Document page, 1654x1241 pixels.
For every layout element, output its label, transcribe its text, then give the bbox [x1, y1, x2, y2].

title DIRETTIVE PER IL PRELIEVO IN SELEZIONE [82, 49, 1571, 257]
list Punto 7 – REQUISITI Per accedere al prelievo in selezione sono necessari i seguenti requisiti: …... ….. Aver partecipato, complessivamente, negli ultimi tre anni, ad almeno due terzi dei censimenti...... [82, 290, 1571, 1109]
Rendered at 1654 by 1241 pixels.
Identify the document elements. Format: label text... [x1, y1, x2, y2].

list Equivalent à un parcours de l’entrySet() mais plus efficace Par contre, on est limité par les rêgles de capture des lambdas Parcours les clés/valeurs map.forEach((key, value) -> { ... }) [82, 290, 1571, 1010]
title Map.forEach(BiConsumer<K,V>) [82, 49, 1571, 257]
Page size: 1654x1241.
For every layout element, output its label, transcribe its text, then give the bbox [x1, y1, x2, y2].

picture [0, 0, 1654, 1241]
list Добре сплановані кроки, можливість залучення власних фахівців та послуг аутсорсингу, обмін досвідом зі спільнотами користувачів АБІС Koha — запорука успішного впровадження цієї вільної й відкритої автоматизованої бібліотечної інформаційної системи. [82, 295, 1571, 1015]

### SHORT TASK:
Rewrite every line of the items above as a numbered list, leaving out the blank lines.

### TASK ANSWER:
1. Document page, 1654x1241 pixels.
2. For every layout element, output its label, transcribe its text, then give the bbox [x1, y1, x2, y2].
3. title DIRETTIVE PER IL PRELIEVO IN SELEZIONE [82, 49, 1571, 257]
4. list Punto 7 – REQUISITI Per accedere al prelievo in selezione sono necessari i seguenti requisiti: …... ….. Aver partecipato, complessivamente, negli ultimi tre anni, ad almeno due terzi dei censimenti...... [82, 290, 1571, 1109]
5. Rendered at 1654 by 1241 pixels.
6. Identify the document elements. Format: label text... [x1, y1, x2, y2].
7. list Equivalent à un parcours de l’entrySet() mais plus efficace Par contre, on est limité par les rêgles de capture des lambdas Parcours les clés/valeurs map.forEach((key, value) -> { ... }) [82, 290, 1571, 1010]
8. title Map.forEach(BiConsumer<K,V>) [82, 49, 1571, 257]
9. Page size: 1654x1241.
10. For every layout element, output its label, transcribe its text, then give the bbox [x1, y1, x2, y2].
11. picture [0, 0, 1654, 1241]
12. list Добре сплановані кроки, можливість залучення власних фахівців та послуг аутсорсингу, обмін досвідом зі спільнотами користувачів АБІС Koha — запорука успішного впровадження цієї вільної й відкритої автоматизованої бібліотечної інформаційної системи. [82, 295, 1571, 1015]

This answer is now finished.